“哼,少給你們開脫了,誰不知你江陵玄氏最看不慣我神都一族!竟還狡辯!?”那神都子弟捂着唇大聲吼叫道,每說一句話殷紅的血液就透過掌縫溢出,極為可怖。
這場鬧劇愈發強烈,但沈寒川也由衷感謝那位暗中丢石子的高人。
石子丢來的一瞬,就連他都未率先發現,想必是靈力高強之輩。
遠處郎胤秋抱着手臂,不屑的冷笑道:“世人皆知我神都一族,頗為在意儀表,玄二公子還對我這些師弟的面上來打,何不是扇我神都郎氏的臉?”金衣人身旁,無數人附和。
他身邊懶散的黑袍少年,倚着樹幹嗤笑了一聲,輕飄飄的開了口。
“郎大公子,聽說您前些日子裡結丹了啊?”
此話一出,好像呼嘯而過的淩風,都滞了震。
剛才還狗仗人勢欺人的神都子弟,都不說話了。蹉跎着,眼睛時不時瞟一眼郎胤秋。
金衣少年難得垂下高傲的臉,烏絲被風淩冽無比的風,吹的淩亂不堪。
好似剛才的潇灑模樣,都随風而逝。
那高傲少年五指緊握,青筋暴起,面上挂着的假笑也不複存在,隻是垂着眼。
玄堰一手,撫起絲沈寒川的墨發,疑惑道:“郎公子是結了個七品?還是八品來着?郎家主為您在神都仙宮,大擺酒宴。宴請四方仙師,靈藥仙緣堆來的修為,想必也不會辜負吧。畢竟近年來,神都郎氏可就隻出落了您一個靈力高強的。”
在小門派中,七品已是非比尋常。
百萬人之中也難有一個,也算是天賦異禀。
但可惜就可惜在,神都郎氏也同樣跻身在八大家中。
仙門百家争鳴,佼佼者不在少數。
即便是七品,都會落得個萬人唾棄的名号。
幾個神都子弟怒目圓睜,雙眼血紅無比似滴出血來。
怒道:“江陵玄堰,你别太過分!”
“我們公子的事與你無關!你休要來管!”
幾人站了出來,但郎胤秋眉宇間卻怒意更甚。
倏忽之間,一長相平平的少年,猛然栽在叢叢荒草中,涕泗橫流的嚎啕大哭。
少年臉扭過來,口中卻咳出一口鮮紅的血來。郎胤秋冷哼一聲,腳攆在那人側臉冷眼怒道:“你發什麼瘋?!還嫌不夠丢人現眼嗎!”
沈寒川古井無波,輕行一禮,轉身就要離開。
可一股力卻攬住了他的胳膊,玄堰笑盈盈道:“寒川,有戲不看多沒趣。”
他歎氣,可抱住自己的手卻勒的更緊了些。
寒風呼嘯,風吹落葉,落葉簌簌聲與人潮夾雜在一起。
倘若無月色的照耀,或許本就看不清這山間,他耳邊傳來木器碎裂的響聲,随即便是腥味在身邊萦繞。
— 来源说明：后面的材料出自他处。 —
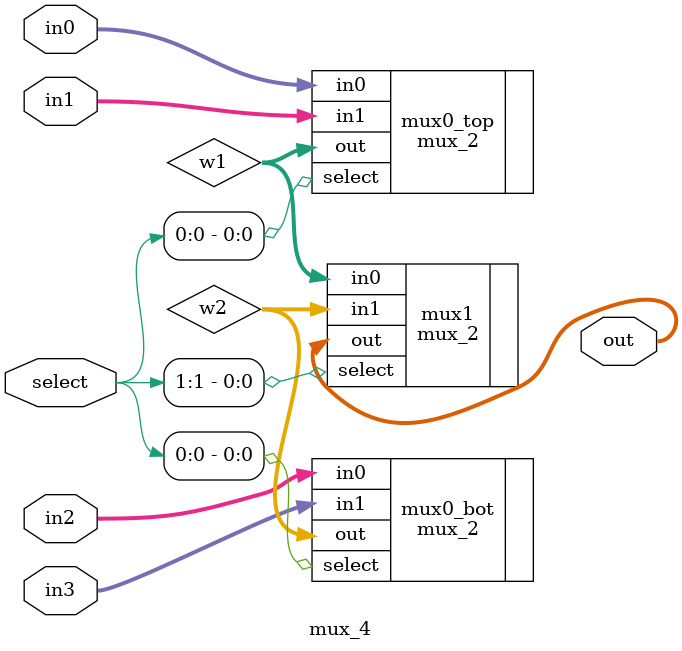
<source format=v>
module mux_4(out, select, in0, in1, in2, in3);
    output [31:0] out;
    input [1:0] select;
    input [31:0] in0, in1, in2, in3;
    wire [31:0] w1, w2;

    mux_2 mux0_top(.out(w1), .select(select[0]), .in0(in0), .in1(in1));
    mux_2 mux0_bot(.out(w2), .select(select[0]), .in0(in2), .in1(in3));
    mux_2 mux1(.out(out), .select(select[1]), .in0(w1), .in1(w2));

endmodule

</source>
他們的眼神盯了過去,郎胤秋手中上等靈犀木弓捏了個粉碎。
弓随意的甩在荒草之上,而血腥鮮甜的氣味卻在面前四溢,木刺釘入少年手中,手心是血肉模糊的模樣。
那人失魂落魄的離去了,身旁之人立刻用絹子包起其餘的靈犀木弓殘片。
含恨而離,走前還不忘瞪他們一眼。
沈寒川蹙起眉,環視了圈。
并無剛與神都郎氏,唇槍舌戰時的矚目感。
他不易察覺的放松下來,玄堰在他身後懶散的随着手中來回旋轉的羅盤,指針直指山的西南方。
山中可霧氣濃烈,遮掩住大半山林。
但隐隐約約的腥甜氣,還是在空中溢着。
“唉,這郎胤秋啊真是暴殄天物。傳聞靈犀弓威力之強,一箭方可百步穿楊,他說捏碎就捏碎了。就算是我怏怏大家也沒有供我敗壞的靈犀木啊…”玄堰有些頗可惜的看了眼郎胤秋離去的方向。
沈寒川聽他提起此人,便是想不通剛才的暴起,他扭過頭去表情頗為疑惑,但又不舍開口。
身旁的少年笑了笑,看向前方漫漫長夜。